Políticas Públicas de Inclusão
A Prefeitura Municipal de Belém também trabalha para a inclusão dos povos indígenas na capital paraense, através da Coordenadoria Antirracista do município, criada em janeiro deste ano. “O papel da coordenadoria é garantir os direitos, as políticas públicas. No âmbito municipal ainda não tem políticas públicas voltadas para os povos indígenas, então isso é uma conquista”, conta Jomara Tembé, coordenadora adjunta da pasta.
Ela explica que a coordenadoria tem feito uma série de reuniões com entidades e associações para ouvir as demandas dos indígenas que vivem em Belém para desenvolver ações afirmativas para este público.
O município também articula ações com foco na educação indígena, principalmente para o povo Warao, que tem um grande grupo de indígenas refugiado em Belém.

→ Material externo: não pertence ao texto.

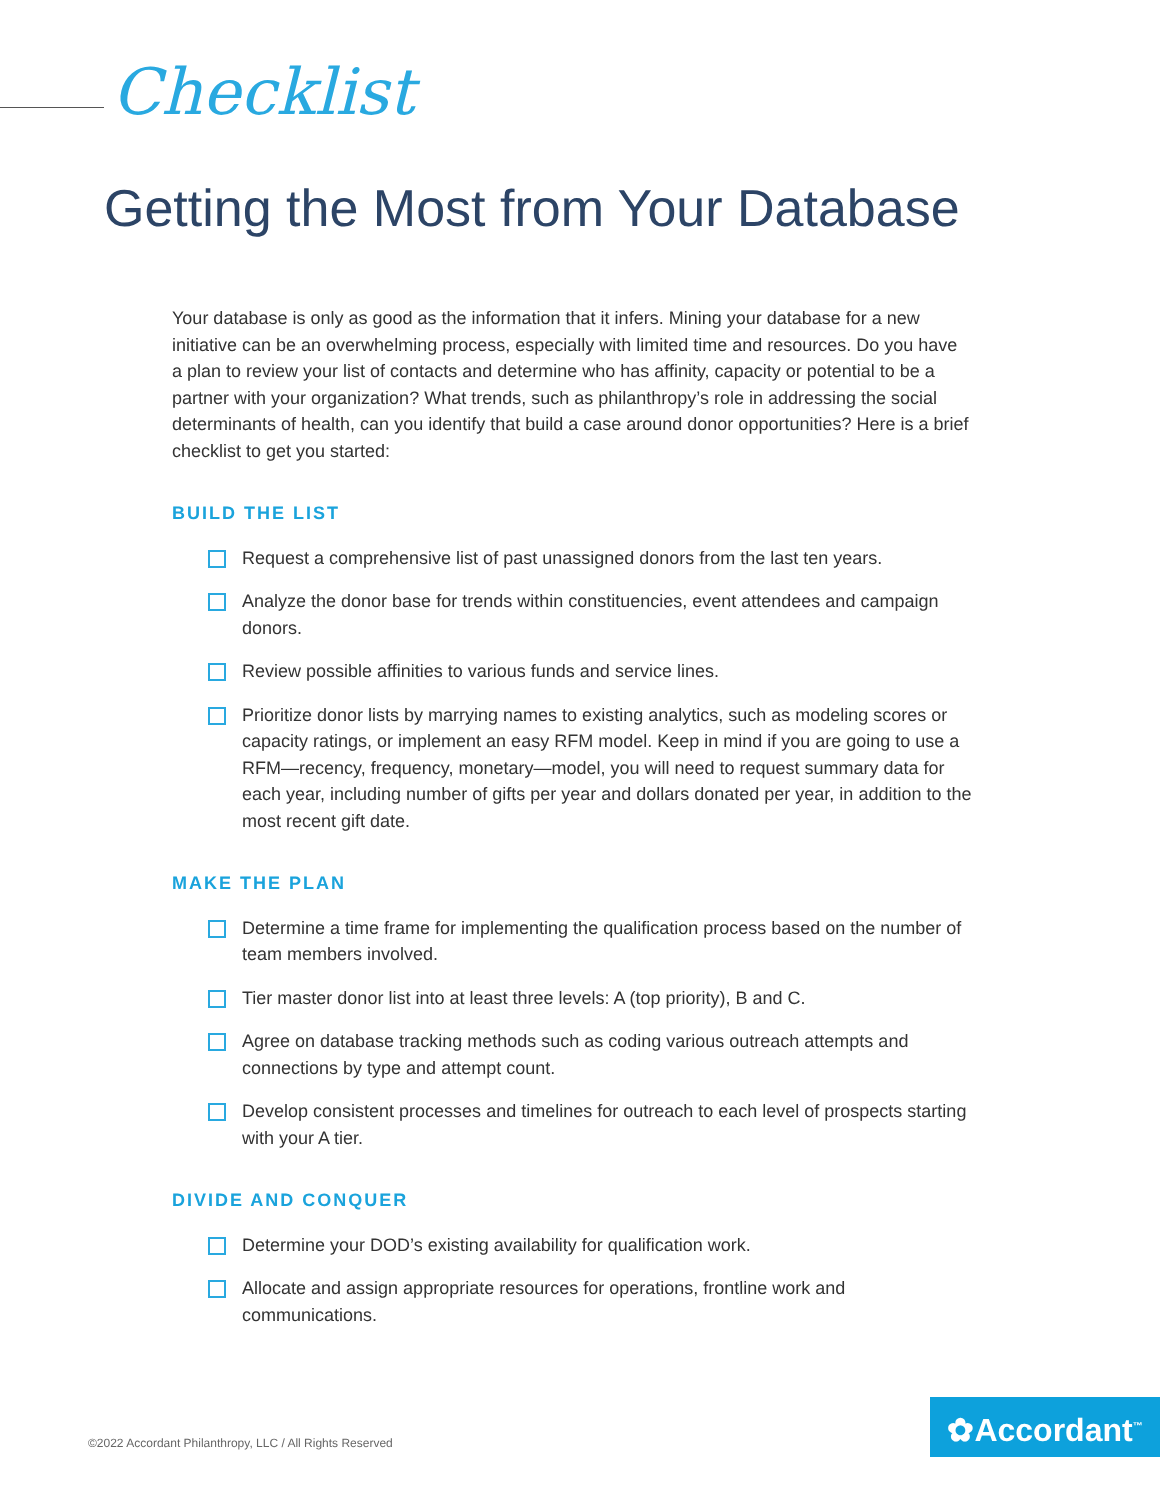Checklist
Getting the Most from Your Database
Your database is only as good as the information that it infers. Mining your database for a new initiative can be an overwhelming process, especially with limited time and resources. Do you have a plan to review your list of contacts and determine who has affinity, capacity or potential to be a partner with your organization? What trends, such as philanthropy’s role in addressing the social determinants of health, can you identify that build a case around donor opportunities? Here is a brief checklist to get you started:
BUILD THE LIST
Request a comprehensive list of past unassigned donors from the last ten years.
Analyze the donor base for trends within constituencies, event attendees and campaign donors.
Review possible affinities to various funds and service lines.
Prioritize donor lists by marrying names to existing analytics, such as modeling scores or capacity ratings, or implement an easy RFM model. Keep in mind if you are going to use a RFM—recency, frequency, monetary—model, you will need to request summary data for each year, including number of gifts per year and dollars donated per year, in addition to the most recent gift date.
MAKE THE PLAN
Determine a time frame for implementing the qualification process based on the number of team members involved.
Tier master donor list into at least three levels: A (top priority), B and C.
Agree on database tracking methods such as coding various outreach attempts and connections by type and attempt count.
Develop consistent processes and timelines for outreach to each level of prospects starting with your A tier.
DIVIDE AND CONQUER
Determine your DOD’s existing availability for qualification work.
Allocate and assign appropriate resources for operations, frontline work and communications.
©2022 Accordant Philanthropy, LLC / All Rights Reserved
✿Accordant<sup>™</sup>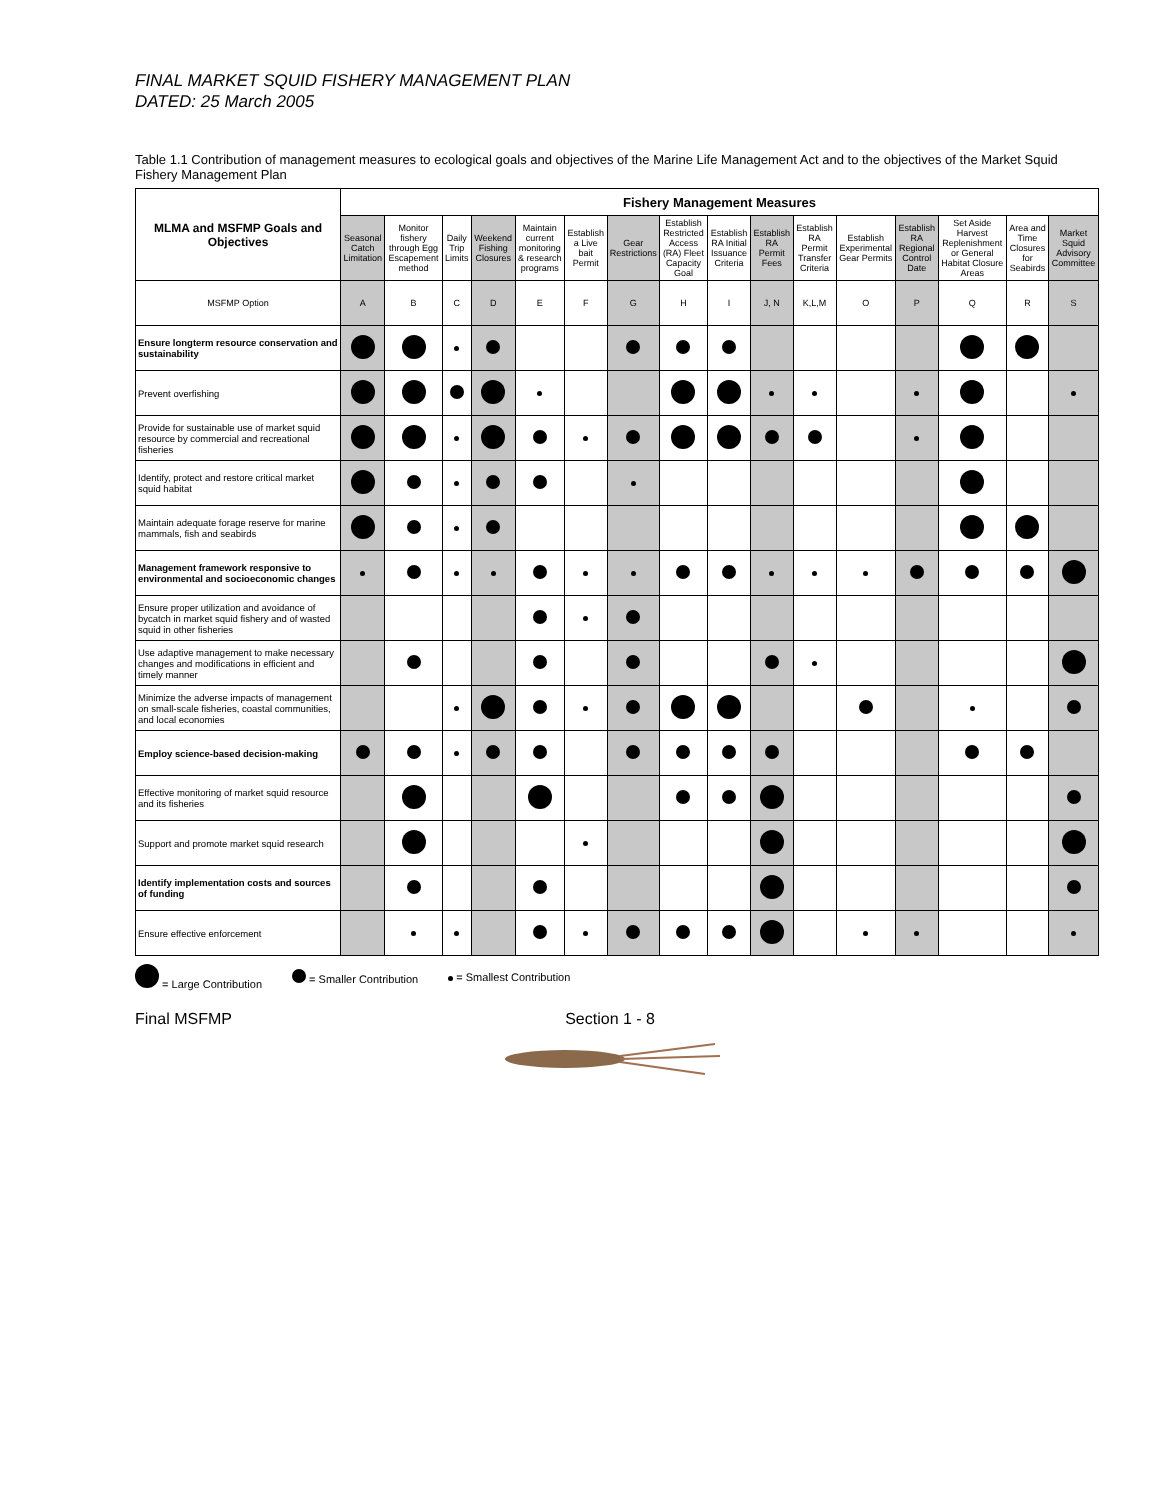FINAL MARKET SQUID FISHERY MANAGEMENT PLAN
DATED: 25 March 2005
Table 1.1 Contribution of management measures to ecological goals and objectives of the Marine Life Management Act and to the objectives of the Market Squid Fishery Management Plan
| MLMA and MSFMP Goals and Objectives | Fishery Management Measures | | | | | | | | | | | | | | | |
| --- | --- | --- | --- | --- | --- | --- | --- | --- | --- | --- | --- | --- | --- | --- | --- | --- |
| | Seasonal Catch Limitation | Monitor fishery through Egg Escapement method | Daily Trip Limits | Weekend Fishing Closures | Maintain current monitoring & research programs | Establish a Live bait Permit | Gear Restrictions | Establish Restricted Access (RA) Fleet Capacity Goal | Establish RA Initial Issuance Criteria | Establish RA Permit Fees | Establish RA Permit Transfer Criteria | Establish Experimental Gear Permits | Establish RA Regional Control Date | Set Aside Harvest Replenishment or General Habitat Closure Areas | Area and Time Closures for Seabirds | Market Squid Advisory Committee |
| MSFMP Option | A | B | C | D | E | F | G | H | I | J, N | K,L,M | O | P | Q | R | S |
| Ensure longterm resource conservation and sustainability | | | | | | | | | | | | | | | | |
| Prevent overfishing | | | | | | | | | | | | | | | | |
| Provide for sustainable use of market squid resource by commercial and recreational fisheries | | | | | | | | | | | | | | | | |
| Identify, protect and restore critical market squid habitat | | | | | | | | | | | | | | | | |
| Maintain adequate forage reserve for marine mammals, fish and seabirds | | | | | | | | | | | | | | | | |
| Management framework responsive to environmental and socioeconomic changes | | | | | | | | | | | | | | | | |
| Ensure proper utilization and avoidance of bycatch in market squid fishery and of wasted squid in other fisheries | | | | | | | | | | | | | | | | |
| Use adaptive management to make necessary changes and modifications in efficient and timely manner | | | | | | | | | | | | | | | | |
| Minimize the adverse impacts of management on small-scale fisheries, coastal communities, and local economies | | | | | | | | | | | | | | | | |
| Employ science-based decision-making | | | | | | | | | | | | | | | | |
| Effective monitoring of market squid resource and its fisheries | | | | | | | | | | | | | | | | |
| Support and promote market squid research | | | | | | | | | | | | | | | | |
| Identify implementation costs and sources of funding | | | | | | | | | | | | | | | | |
| Ensure effective enforcement | | | | | | | | | | | | | | | | |
= Large Contribution = Smaller Contribution = Smallest Contribution
Final MSFMP Section 1 - 8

“A nossa função é compartilhar a educação com o povo Warao, que se encontra em um ambiente que não é o deles. A gente está com essa nova equipe para fazer um diagnóstico, um levantamento e criar uma educação específica para o povo Warao, ou seja, um currículo próprio”, explica Wendel Tembé, coordenador de Educação Indígena da Secretaria Municipal de Educação e Cultura (Semec), que também é uma liderança indígena há mais de dez anos.
Eliene Rodrigues Putira Sacuena, indígena da etnia Baré, é do estado do Amazonas e veio para Belém estudar. Ela foi a primeira indígena mulher a se formar em biomedicina na Universidade Federal do Pará (UFPA) e destaca a importância de uma educação inclusiva. “Quando me formei a UFPA ia completar praticamente 60 anos e eu era ainda a primeira indígena a se formar. Eu acredito que as universidades, principalmente do norte do país, precisam manter esse olhar diferenciado para os povos, a interculturalidade precisa ser alcançada, ela precisa ser praticada”, enfatiza.
Os povos indígenas enfrentam uma série de dificuldades, seja na língua portuguesa, no acesso à moradia, educação, saúde pública e ao mercado de trabalho. A luta diária é sempre por mais espaço e mais respeito. "Eu não vou estudar porque eu preciso ser assalariado, o objetivo maior é romper essa barreira que diz que o índio é incapaz, que é preguiçoso, que não tem competência, que o índio não sabe de nada", afirma Wendel.
Exposição itinerante nos órgãos municipais valoriza servidores indígenas
“A sociedade precisa reconhecer que somos povos originários e que nós também somos brasileiros”, acentua Putira Sacuena. Pensando nesse reconhecimento e na valorização dos povos indígenas, a Escola de Gestão Pública, da Secretaria Municipal de Administração (Semad), leva a alguns órgãos municipais uma exposição dos indígenas.
“Como nós temos servidores indígenas trabalhando na prefeitura, que é o o local onde tem o maior número de indígenas ocupando cargos de relevância, então vamos aproveitar e fazer uma exposição na galeria da Semad, colocando algumas fotos dos servidores lá e alguns artefatos indígenas também", explica Célia Maracajá, uma das organizadoras da exposição.
Ela ressalta, que a exposição terá um sentido itinerante, vai percorrer a Ouvidoria-Geral do Município, a Coordenadoria de Comunicação (Comus), a Coordenadoria Antirracista e a Secretaria Municipal de Administração.
Essa é uma forma de valorizar os servidores indígenas e lembrar, como disse Putira Sacuena, que “a mãe do Brasil é indígena”.